What to do → Reproduce the records below, from their start down through the line containing "CONTRATAÇÕES MUNICIPAIS", replacing "RSS" with "Atom" and leaving everything else unchanged. Omit the pictures from the answer.

Dataset →
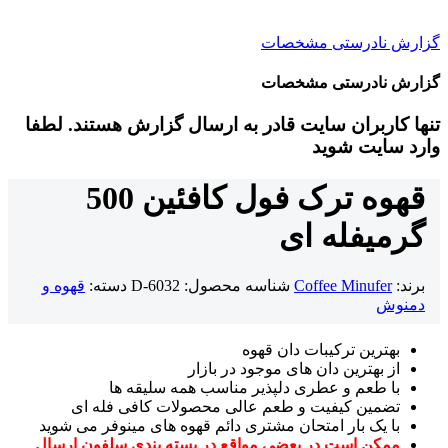
گزارش نادرستی مشخصات
گزارش نادرستی مشخصات
تنها کاربران سایت قادر به ارسال گزارش هستند. لطفا
وارد سایت شوید
قهوه ترک فول کافئین 500
گرمی
فله ای
برند:
Coffee Minufer
شناسه محصول:
D-6032
دسته:
قهوه و
دمنوش
بهترین ترکیبات دان قهوه
از بهترین دان های موجود در بازار
با طعم و عطری دلپذیر مناسب همه سلیقه ها
تضمین کیفیت و طعم عالی محصولات کافی فله ای
با یک بار امتحان مشتری دائم قهوه های مینوفر می شوید
ممکن است در بعضی مواقع در بسته بندی سلفون ارسال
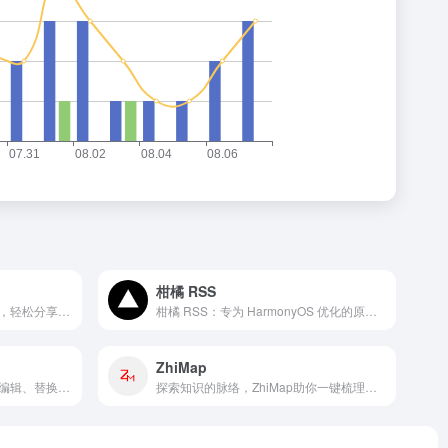
柑橘 RSS
安全便捷的在线文件传输工具，轻松分享大文件，支持加密与高速下载。
柑橘 RSS：专为 HarmonyOS 优化的原生 RSS 阅读器，智能推荐，助你轻松订阅阅读喜爱内容。
ZhiMap
一键在线修改图片文字，轻松编辑、替换图片中的文字内容。
探索知识的脉络，ZhiMap助你一键梳理思维导图，高效构建知识体系。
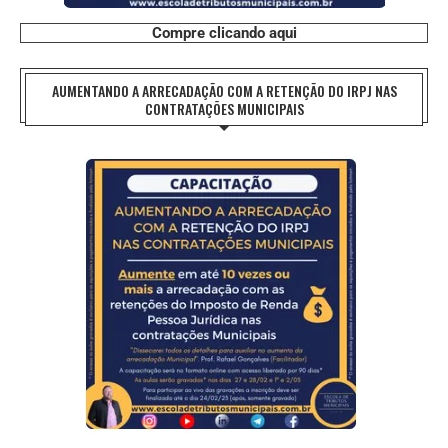
Compre clicando aqui
AUMENTANDO A ARRECADAÇÃO COM A RETENÇÃO DO IRPJ NAS
CONTRATAÇÕES MUNICIPAIS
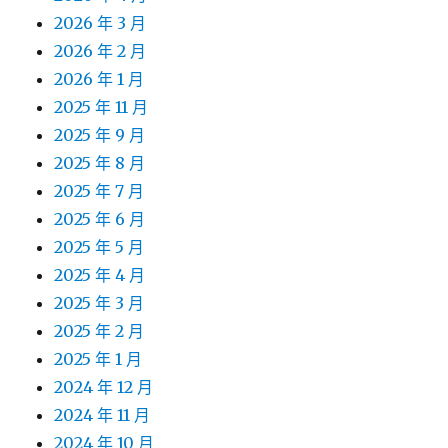
2026 年 3 月
2026 年 2 月
2026 年 1 月
2025 年 11 月
2025 年 9 月
2025 年 8 月
2025 年 7 月
2025 年 6 月
2025 年 5 月
2025 年 4 月
2025 年 3 月
2025 年 2 月
2025 年 1 月
2024 年 12 月
2024 年 11 月
2024 年 10 月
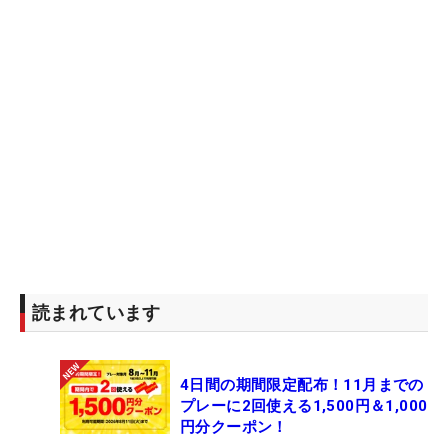
読まれています
4日間の期間限定配布！11月までの
プレーに2回使える1,500円＆1,000
円分クーポン！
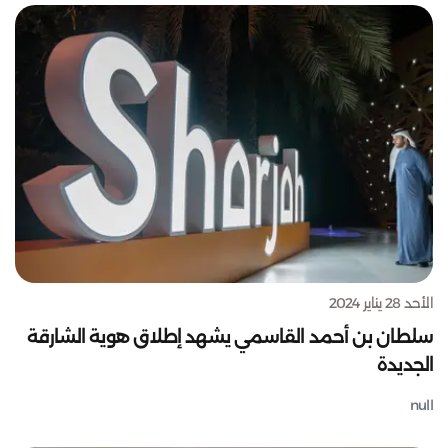
الأحد 28 يناير 2024
سلطان بن أحمد القاسمي يشهد إطلاق هوية الشارقة
الجديدة
null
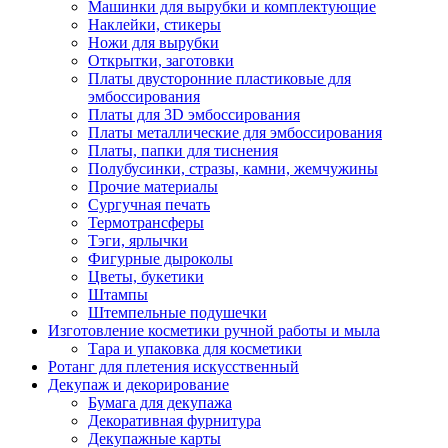
Машинки для вырубки и комплектующие
Наклейки, стикеры
Ножи для вырубки
Открытки, заготовки
Платы двусторонние пластиковые для
эмбоссирования
Платы для 3D эмбоссирования
Платы металлические для эмбоссирования
Платы, папки для тиснения
Полубусинки, стразы, камни, жемчужины
Прочие материалы
Сургучная печать
Термотрансферы
Тэги, ярлычки
Фигурные дыроколы
Цветы, букетики
Штампы
Штемпельные подушечки
Изготовление косметики ручной работы и мыла
Тара и упаковка для косметики
Ротанг для плетения искусственный
Декупаж и декорирование
Бумага для декупажа
Декоративная фурнитура
Декупажные карты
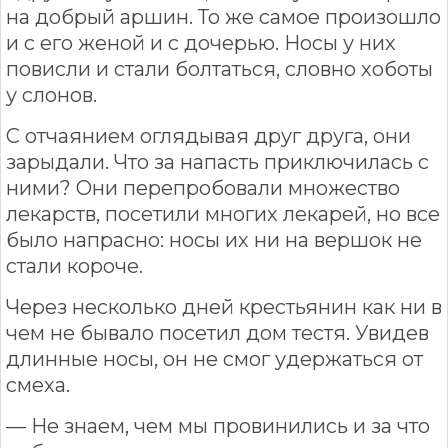
на добрый аршин. То же самое произошло
и с его женой и с дочерью. Носы у них
повисли и стали болтаться, словно хоботы
у слонов.
С отчаянием оглядывая друг друга, они
зарыдали. Что за напасть приключилась с
ними? Они перепробовали множество
лекарств, посетили многих лекарей, но все
было напрасно: носы их ни на вершок не
стали короче.
Через несколько дней крестьянин как ни в
чем не бывало посетил дом тестя. Увидев
длинные носы, он не смог удержаться от
смеха.
— Не знаем, чем мы провинились и за что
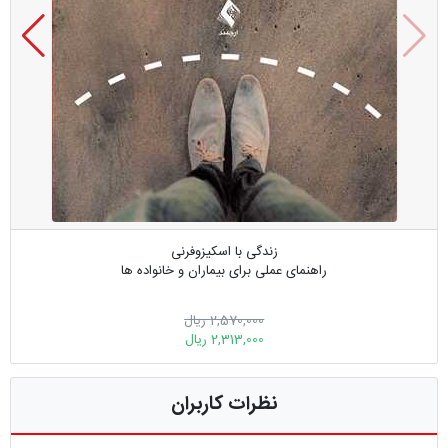
زندگی با اسکیزوفرنی
راهنمای عملی برای بیماران و خانواده ها
2,570,000 ریال
2,313,000 ریال
نظرات کاربران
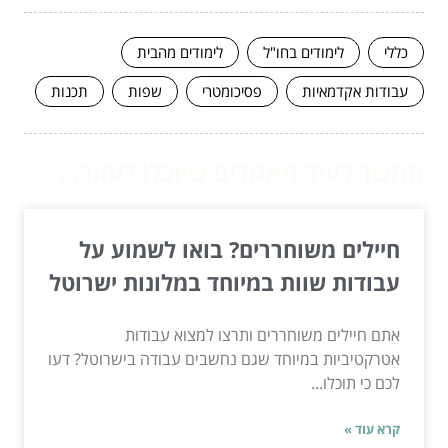
כללי
לימודים בחו"ל
לימודים מהבית
עבודות אקדמאיות
פסיכומטרי
שפות
תכנות
המשך לעוד מאמרים שיוכלו לעזור...
חיילים משוחררים? בואו לשמוע על
עבודות שוות במיוחד במלונות ישרוטל
אתם חיילים משוחררים ותרצו למצוא עבודות
אטרקטיביות במיוחד שגם נחשבים עבודה בישרוטל? דעו
לכם כי תוכלו...
קרא עוד »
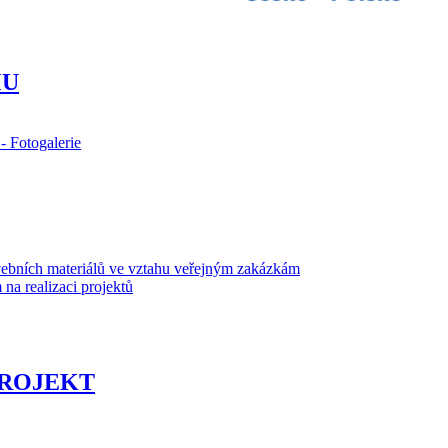
MU
 Fotogalerie
bních materiálů ve vztahu veřejným zakázkám
a realizaci projektů
PROJEKT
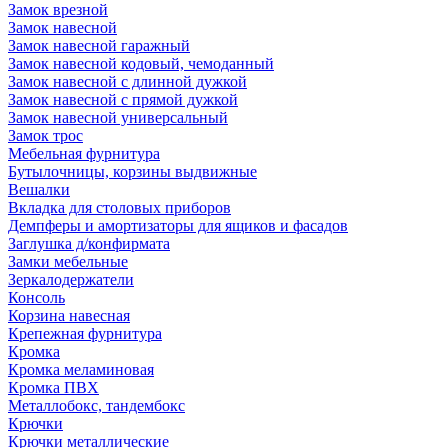
Замок врезной
Замок навесной
Замок навесной гаражный
Замок навесной кодовый, чемоданный
Замок навесной с длинной дужкой
Замок навесной с прямой дужкой
Замок навесной универсальный
Замок трос
Мебельная фурнитура
Бутылочницы, корзины выдвижные
Вешалки
Вкладка для столовых приборов
Демпферы и амортизаторы для ящиков и фасадов
Заглушка д/конфирмата
Замки мебельные
Зеркалодержатели
Консоль
Корзина навесная
Крепежная фурнитура
Кромка
Кромка меламиновая
Кромка ПВХ
Металлобокс, тандембокс
Крючки
Крючки металлические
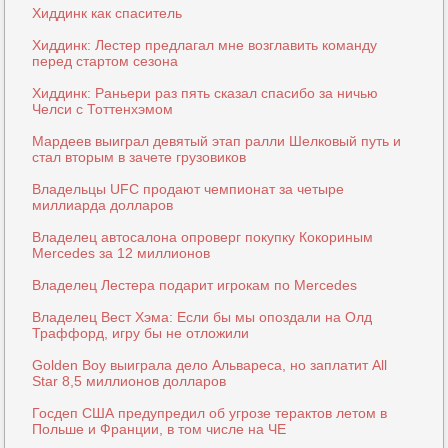
Хиддинк как спаситель
Хиддинк: Лестер предлагал мне возглавить команду
перед стартом сезона
Хиддинк: Раньери раз пять сказал спасибо за ничью
Челси с Тоттенхэмом
Мардеев выиграл девятый этап ралли Шелковый путь и
стал вторым в зачете грузовиков
Владельцы UFC продают чемпионат за четыре
миллиарда долларов
Владелец автосалона опроверг покупку Кокориным
Mercedes за 12 миллионов
Владелец Лестера подарит игрокам по Mercedes
Владелец Вест Хэма: Если бы мы опоздали на Олд
Траффорд, игру бы не отложили
Golden Boy выиграла дело Альвареса, но заплатит All
Star 8,5 миллионов долларов
Госдеп США предупредил об угрозе терактов летом в
Польше и Франции, в том числе на ЧЕ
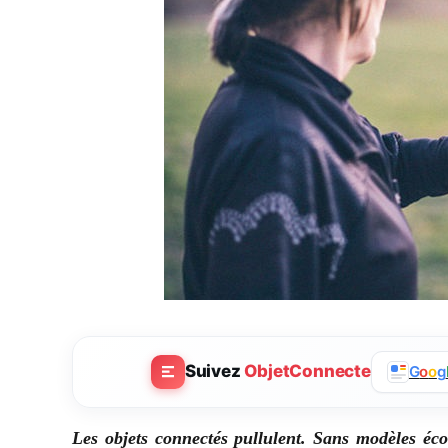
Suivez
ObjetConnecte
G
o
o
g
Les objets connectés pullulent. Sans modèles éco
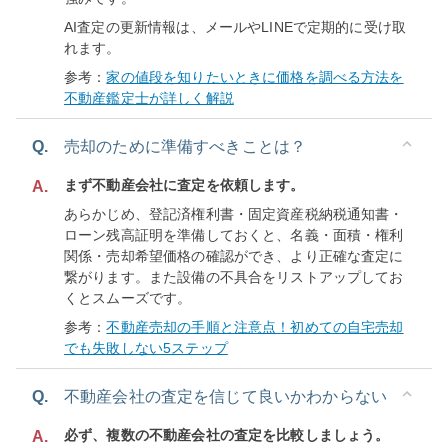
AI査定の更新情報は、メールやLINEで定期的に受け取
れます。
参考：
家の値段を知りたいときに価格を調べる方法を
不動産鑑定士が詳しく解説
Q.
売却のために準備すべきことは？
まず不動産会社に査定を依頼します。
A.
あらかじめ、登記済権利書・固定資産税納税通知書・
ローン残高証明を準備しておくと、名義・面積・権利
関係・売却希望価格の確認ができ、より正確な査定に
繋がります。また設備の不具合をリストアップしてお
くとスムーズです。
参考：
不動産売却の手順と注意点！初めての自宅売却
でも失敗しない5ステップ
Q.
不動産会社の査定を信じて良いかわからない
必ず、複数の不動産会社の査定を比較しましょう。
A.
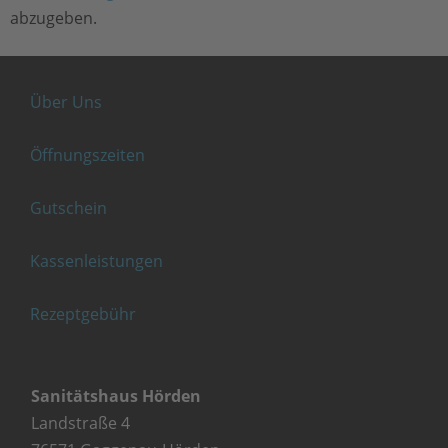
abzugeben.
Über Uns
Öffnungszeiten
Gutschein
Kassenleistungen
Rezeptgebühr
Sanitätshaus Hörden
Landstraße 4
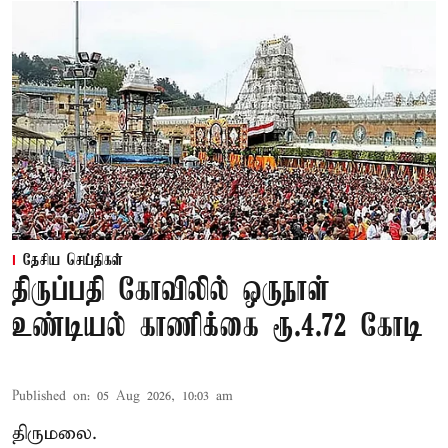
தேசிய செய்திகள்
திருப்பதி கோவிலில் ஒருநாள்
உண்டியல் காணிக்கை ரூ.4.72 கோடி
Published on
:
05 Aug 2026, 10:03 am
திருமலை.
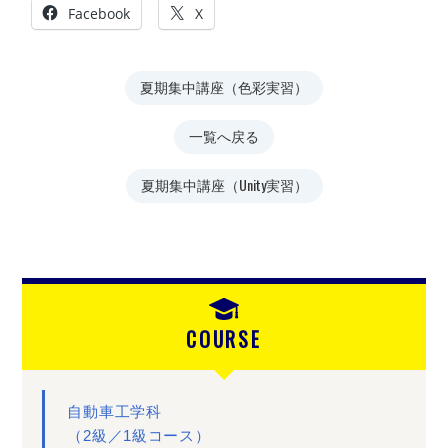
Facebook
X
夏期集中講座（色彩実習）
一覧へ戻る
夏期集中講座（Unity実習）
COURSE
自動車工学科
（2級／1級コース）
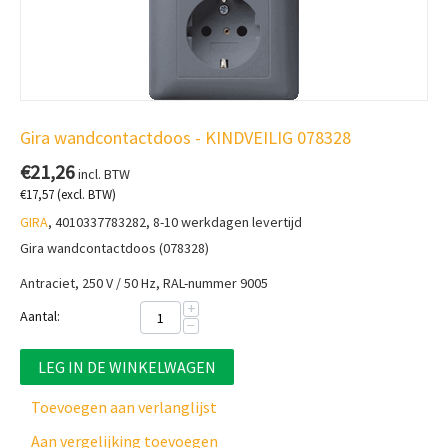
Gira wandcontactdoos - KINDVEILIG 078328
€
21,26
incl. BTW
€
17,57
(excl. BTW)
GIRA
, 4010337783282, 8-10 werkdagen levertijd
Gira wandcontactdoos (078328)
Antraciet, 250 V / 50 Hz, RAL-nummer 9005
+
Aantal:
−
LEG IN DE WINKELWAGEN
Toevoegen aan verlanglijst
Aan vergelijking toevoegen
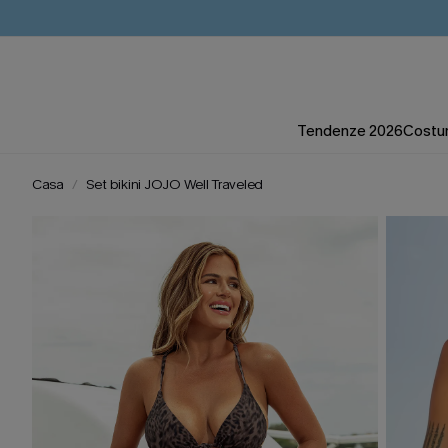
Tendenze 2026
Costum
Casa
Set bikini JOJO Well Traveled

Finished task →
گزارش نادرستی مشخصات
گزارش نادرستی مشخصات
تنها کاربران سایت قادر به ارسال گزارش هستند. لطفا
وارد سایت شوید
قهوه ترک فول کافئین 500
گرمی
فله ای
برند:
Coffee Minufer
شناسه محصول:
D-6032
دسته:
قهوه و
دمنوش
بهترین ترکیبات دان قهوه
از بهترین دان های موجود در بازار
با طعم و عطری دلپذیر مناسب همه سلیقه ها
تضمین کیفیت و طعم عالی محصولات کافی فله ای
با یک بار امتحان مشتری دائم قهوه های مینوفر می شوید
ممکن است در بعضی مواقع در بسته بندی سلفون ارسال
柑橘 Atom
安全便捷的在线文件传输工具，轻松分享大文件，支持加密与高速下载。
柑橘 Atom：专为 HarmonyOS 优化的原生 Atom 阅读器，智能推荐，助你轻松订阅阅读喜爱内容。
ZhiMap
一键在线修改图片文字，轻松编辑、替换图片中的文字内容。
探索知识的脉络，ZhiMap助你一键梳理思维导图，高效构建知识体系。
Compre clicando aqui
AUMENTANDO A ARRECADAÇÃO COM A RETENÇÃO DO IRPJ NAS
CONTRATAÇÕES MUNICIPAIS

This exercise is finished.